### Task details
Output exactly the lines spanning from the line containing "Page size: 1500x1125." to the last line of the entries, inclusive.

[Input data — start]

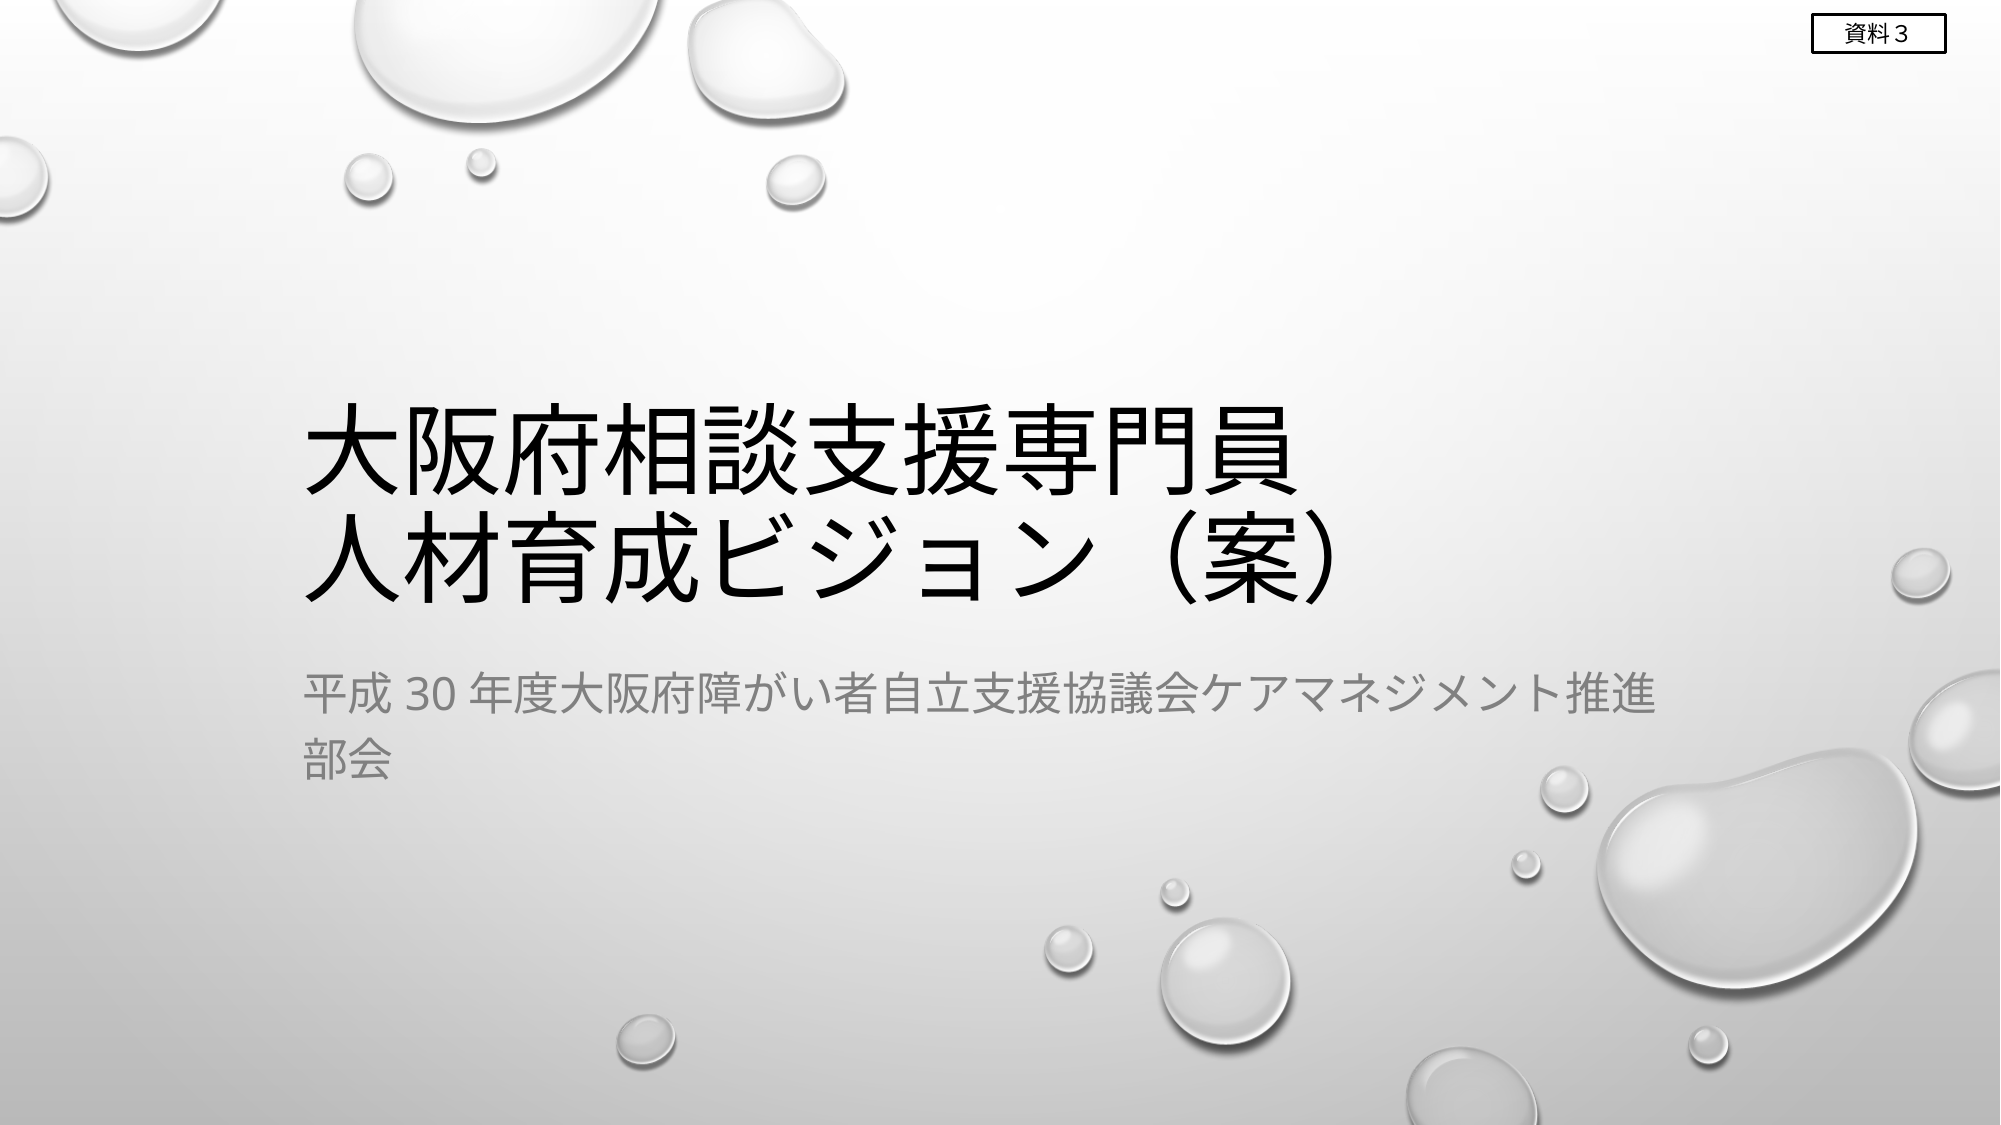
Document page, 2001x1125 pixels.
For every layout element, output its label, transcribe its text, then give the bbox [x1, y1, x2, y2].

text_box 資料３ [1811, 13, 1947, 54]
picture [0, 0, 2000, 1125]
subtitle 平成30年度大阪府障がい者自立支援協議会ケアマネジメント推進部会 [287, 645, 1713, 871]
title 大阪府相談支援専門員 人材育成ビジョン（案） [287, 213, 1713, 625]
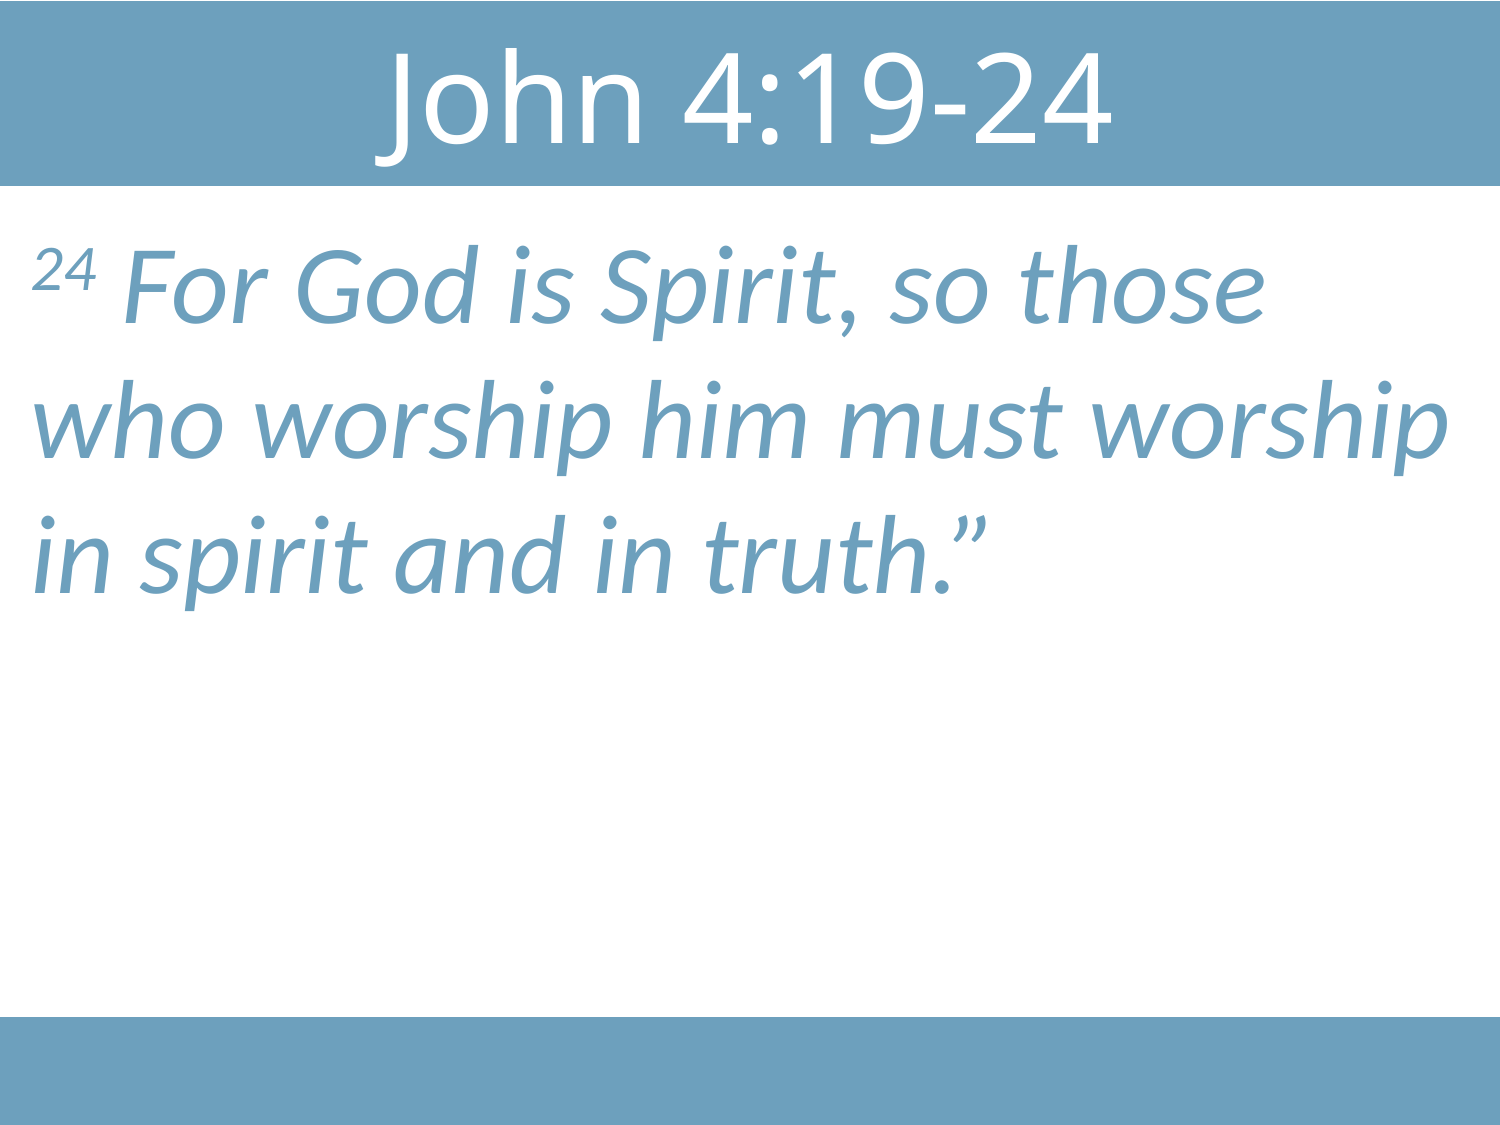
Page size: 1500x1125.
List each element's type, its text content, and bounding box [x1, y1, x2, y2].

[Input data — finish]

### The completed task
Page size: 1500x1125.
List each element's type, its text content, and bounding box [x1, y1, x2, y2].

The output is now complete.